Work instruction - Repeat each entry exactly.

── Available records

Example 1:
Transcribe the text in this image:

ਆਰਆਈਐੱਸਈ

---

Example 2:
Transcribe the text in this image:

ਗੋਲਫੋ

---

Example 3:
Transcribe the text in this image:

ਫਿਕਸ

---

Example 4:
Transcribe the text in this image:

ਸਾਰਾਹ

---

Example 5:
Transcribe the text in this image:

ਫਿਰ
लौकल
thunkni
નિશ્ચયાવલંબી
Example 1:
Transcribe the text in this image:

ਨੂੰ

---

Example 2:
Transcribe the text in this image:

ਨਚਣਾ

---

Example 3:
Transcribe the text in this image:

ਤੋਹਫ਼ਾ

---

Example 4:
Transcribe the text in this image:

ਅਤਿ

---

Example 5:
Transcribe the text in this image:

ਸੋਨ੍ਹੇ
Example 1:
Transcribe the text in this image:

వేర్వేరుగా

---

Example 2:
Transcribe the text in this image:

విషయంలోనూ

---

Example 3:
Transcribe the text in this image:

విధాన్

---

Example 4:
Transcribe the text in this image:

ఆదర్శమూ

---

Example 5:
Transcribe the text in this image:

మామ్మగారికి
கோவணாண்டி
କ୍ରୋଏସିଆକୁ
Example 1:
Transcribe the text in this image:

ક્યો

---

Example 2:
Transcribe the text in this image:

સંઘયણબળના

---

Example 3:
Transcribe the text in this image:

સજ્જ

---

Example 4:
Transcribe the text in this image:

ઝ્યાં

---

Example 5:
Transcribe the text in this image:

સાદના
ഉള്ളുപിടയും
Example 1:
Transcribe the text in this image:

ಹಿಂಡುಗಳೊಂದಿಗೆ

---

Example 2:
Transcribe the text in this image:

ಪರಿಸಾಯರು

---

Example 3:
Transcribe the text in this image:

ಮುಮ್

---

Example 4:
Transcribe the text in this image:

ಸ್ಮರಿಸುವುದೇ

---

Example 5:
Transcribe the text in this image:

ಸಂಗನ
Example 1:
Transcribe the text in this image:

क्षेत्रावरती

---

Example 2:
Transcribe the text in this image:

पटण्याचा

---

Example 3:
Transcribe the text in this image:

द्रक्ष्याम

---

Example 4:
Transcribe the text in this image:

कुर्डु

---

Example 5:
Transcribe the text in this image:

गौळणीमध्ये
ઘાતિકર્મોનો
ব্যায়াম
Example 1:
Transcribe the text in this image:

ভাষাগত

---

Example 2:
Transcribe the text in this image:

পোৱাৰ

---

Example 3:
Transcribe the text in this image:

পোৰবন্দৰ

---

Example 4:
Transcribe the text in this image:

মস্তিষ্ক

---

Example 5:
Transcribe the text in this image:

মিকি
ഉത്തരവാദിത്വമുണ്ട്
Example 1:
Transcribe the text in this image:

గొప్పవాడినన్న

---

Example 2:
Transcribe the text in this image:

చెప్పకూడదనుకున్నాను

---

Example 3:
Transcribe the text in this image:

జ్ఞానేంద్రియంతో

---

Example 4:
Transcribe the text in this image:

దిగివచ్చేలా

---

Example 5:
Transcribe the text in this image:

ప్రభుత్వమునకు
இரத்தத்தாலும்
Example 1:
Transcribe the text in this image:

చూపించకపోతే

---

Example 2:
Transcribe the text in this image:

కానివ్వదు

────

Finished task -
Example 1:
Transcribe the text in this image:

ਆਰਆਈਐੱਸਈ

---

Example 2:
Transcribe the text in this image:

ਗੋਲਫੋ

---

Example 3:
Transcribe the text in this image:

ਫਿਕਸ

---

Example 4:
Transcribe the text in this image:

ਸਾਰਾਹ

---

Example 5:
Transcribe the text in this image:

ਫਿਰ
लौकल
thunkni
નિશ્ચયાવલંબી
Example 1:
Transcribe the text in this image:

ਨੂੰ

---

Example 2:
Transcribe the text in this image:

ਨਚਣਾ

---

Example 3:
Transcribe the text in this image:

ਤੋਹਫ਼ਾ

---

Example 4:
Transcribe the text in this image:

ਅਤਿ

---

Example 5:
Transcribe the text in this image:

ਸੋਨ੍ਹੇ
Example 1:
Transcribe the text in this image:

వేర్వేరుగా

---

Example 2:
Transcribe the text in this image:

విషయంలోనూ

---

Example 3:
Transcribe the text in this image:

విధాన్

---

Example 4:
Transcribe the text in this image:

ఆదర్శమూ

---

Example 5:
Transcribe the text in this image:

మామ్మగారికి
கோவணாண்டி
କ୍ରୋଏସିଆକୁ
Example 1:
Transcribe the text in this image:

ક્યો

---

Example 2:
Transcribe the text in this image:

સંઘયણબળના

---

Example 3:
Transcribe the text in this image:

સજ્જ

---

Example 4:
Transcribe the text in this image:

ઝ્યાં

---

Example 5:
Transcribe the text in this image:

સાદના
ഉള്ളുപിടയും
Example 1:
Transcribe the text in this image:

ಹಿಂಡುಗಳೊಂದಿಗೆ

---

Example 2:
Transcribe the text in this image:

ಪರಿಸಾಯರು

---

Example 3:
Transcribe the text in this image:

ಮುಮ್

---

Example 4:
Transcribe the text in this image:

ಸ್ಮರಿಸುವುದೇ

---

Example 5:
Transcribe the text in this image:

ಸಂಗನ
Example 1:
Transcribe the text in this image:

क्षेत्रावरती

---

Example 2:
Transcribe the text in this image:

पटण्याचा

---

Example 3:
Transcribe the text in this image:

द्रक्ष्याम

---

Example 4:
Transcribe the text in this image:

कुर्डु

---

Example 5:
Transcribe the text in this image:

गौळणीमध्ये
ઘાતિકર્મોનો
ব্যায়াম
Example 1:
Transcribe the text in this image:

ভাষাগত

---

Example 2:
Transcribe the text in this image:

পোৱাৰ

---

Example 3:
Transcribe the text in this image:

পোৰবন্দৰ

---

Example 4:
Transcribe the text in this image:

মস্তিষ্ক

---

Example 5:
Transcribe the text in this image:

মিকি
ഉത്തരവാദിത്വമുണ്ട്
Example 1:
Transcribe the text in this image:

గొప్పవాడినన్న

---

Example 2:
Transcribe the text in this image:

చెప్పకూడదనుకున్నాను

---

Example 3:
Transcribe the text in this image:

జ్ఞానేంద్రియంతో

---

Example 4:
Transcribe the text in this image:

దిగివచ్చేలా

---

Example 5:
Transcribe the text in this image:

ప్రభుత్వమునకు
இரத்தத்தாலும்
Example 1:
Transcribe the text in this image:

చూపించకపోతే

---

Example 2:
Transcribe the text in this image:

కానివ్వదు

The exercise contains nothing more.